È scomparso all’età di 95 anni il maestro del cinema statunitense Robert Duvall, attore, regista e narratore che ha segnato oltre sei decenni di storia del grande schermo con ruoli memorabili in Il Padrino, Apocalypse Now, Il buio oltre la siepe, Un tenero ringraziamento e molti altri capolavori. La notizia è stata confermata dalla moglie Luciana Duvall: l’attore è morto serenamente nella sua casa in Virginia, circondato dall’affetto dei suoi cari.
Duvall lascia un’eredità artistica immensa, con prestazioni indimenticabili e personaggi entrati nell’immaginario collettivo. La sua capacità di incarnare ruoli profondi, duri o ironici gli ha garantito un posto tra i giganti della recitazione cinematografica.
Le 10 battute più famose di Robert Duvall
Molte delle frasi pronunciate dai suoi personaggi sono diventate citazioni celebri della cultura pop. Ecco quelle più iconiche:
«Amo l’odore del napalm al mattino.»
– Tenente colonnello Kilgore in Apocalypse Now (1979). Una battuta diventata simbolo del cinema di guerra.
«Lo senti? Lo senti questo odore? È napalm, figliolo. Non esiste niente al mondo che profumi così.»
– Ancora Kilgore, in una scena che trasforma l’orrore in paradosso.
«Un avvocato con la valigetta può rubare più di cento uomini armati.»
– Tom Hagen ne Il Padrino
«Siamo tutti viaggiatori su questa terra. Dall’erba dolce fino al mattatoio.»
– Cap. Augustus “Gus” McCrae in Colomba solitaria
«Eh sì, tutto passa. Frankie, quando un complotto contro l’Imperatore falliva, una possibilità veniva lasciata ai congiurati… Perché le famiglie conservassero i loro beni»
– Ancora Hagen ne Il Padrino – Parte II
«Non mi fido della felicità. Non dura mai.»
– Mac Sledge in Un tenero ringraziamento
«Sono il migliore che abbiate mai visto.»
– Bull Meechum ne Il grande Santini
«Io sono un predicatore. E Dio mi ascolta.»
– Euliss “Sonny” Dewey in L’apostolo
«È inutile vivere se non provi mai niente di nuovo.»

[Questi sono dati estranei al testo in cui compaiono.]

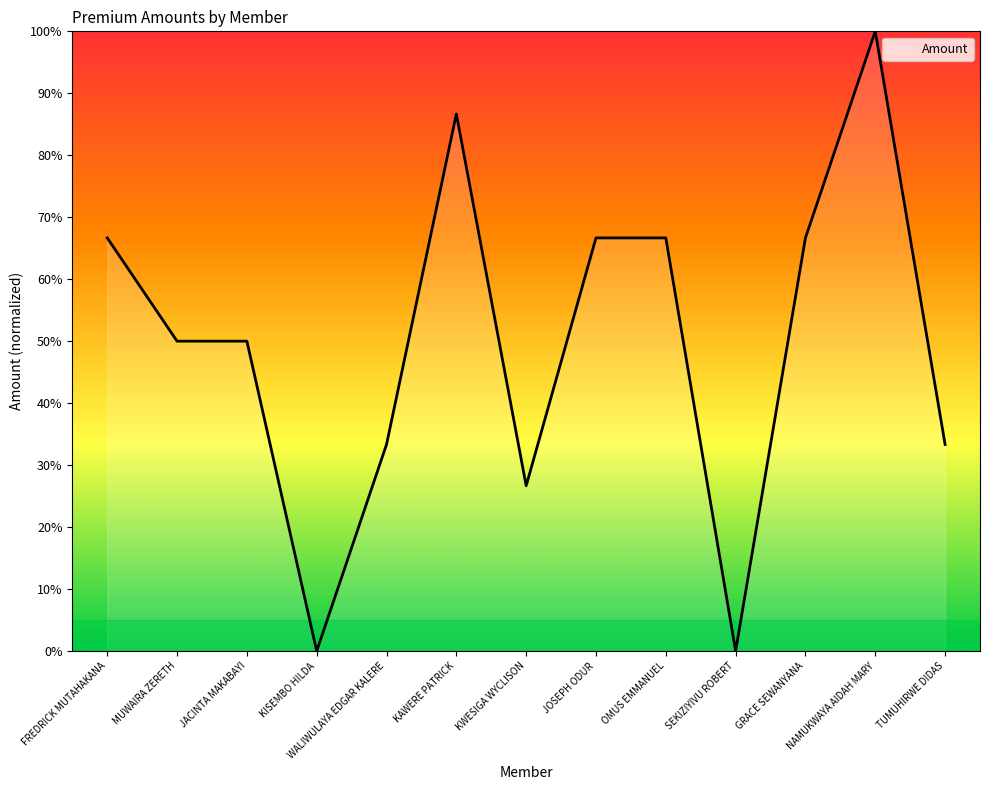

What is the difference between the values at JOSEPH ODUR and MUWAIRA ZERETH?

16.7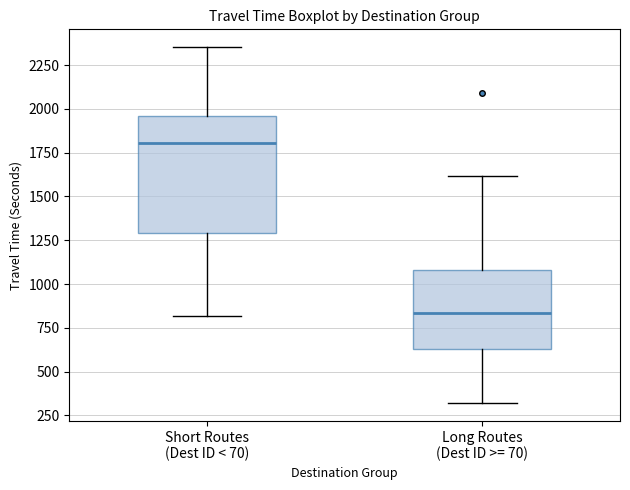

Reading left to right, read every box against the y-axis: the position of its median line, the range the box covers, and the ends of its whiskers. The values are not printed on the chart, so give them approximately, as read against the axis.

Short Routes (Dest ID < 70): median 1800, box 1300 to 1950, whiskers 800 to 2350
Long Routes (Dest ID >= 70): median 850, box 650 to 1100, whiskers 300 to 1600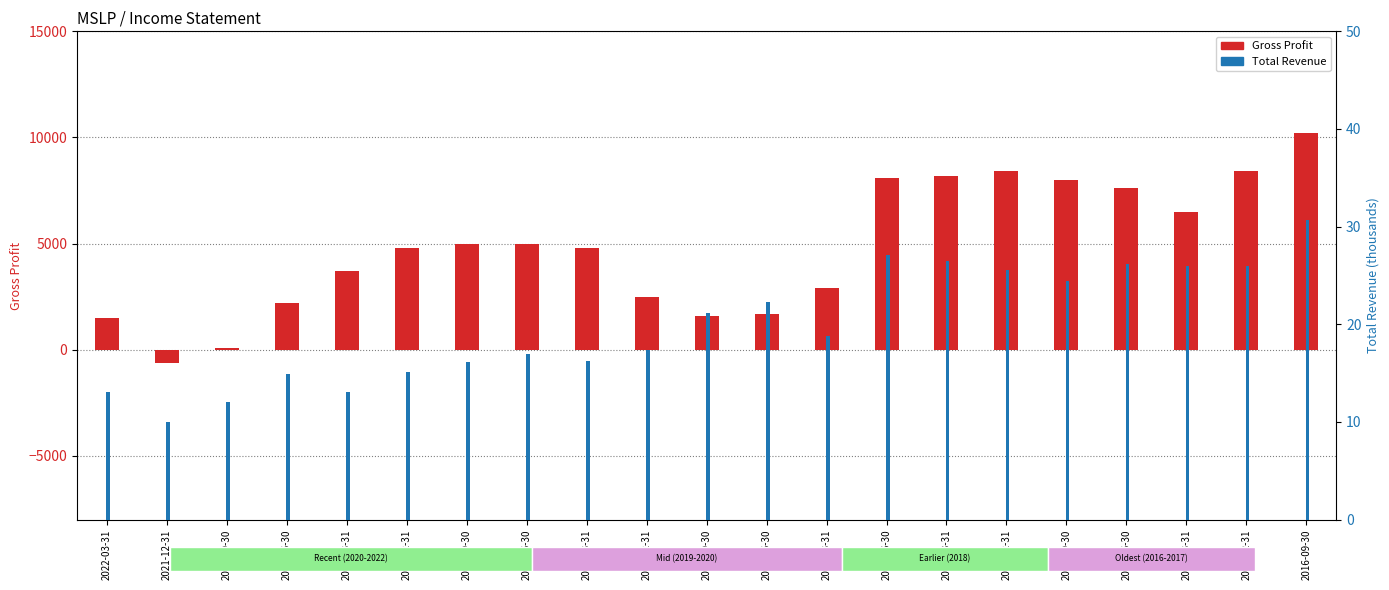

How many groups of bars are there?

21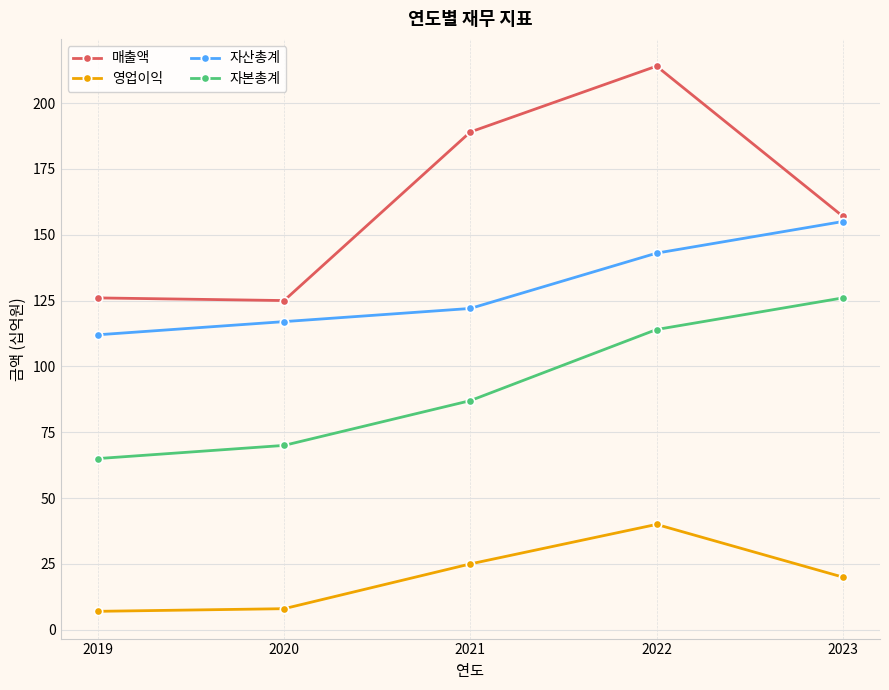

What is the value of the 자본총계 point at the 3rd from the left?

87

– Boss Spearman in Terra di confine
«La legge non è giustizia. È solo la legge.»
– Jerome Facher in A civil action
«Quest’uomo è un prigioniero di guerra, signore. Lo sei anche tu, solo che non lo sai»
– Il maggiore Frank Burns in Mash
Un’eredità che resta
Duvall non è stato solo un interprete, ma un simbolo di integrità artistica. Dalle battute epiche sul campo di battaglia alla profonda introspezione dei suoi personaggi più complessi, ha saputo dare voce alla vasta gamma delle emozioni umane. La sua scomparsa rappresenta la fine di un’era, ma le sue parole e le sue performance continueranno a ispirare generazioni di cineasti e spettatori.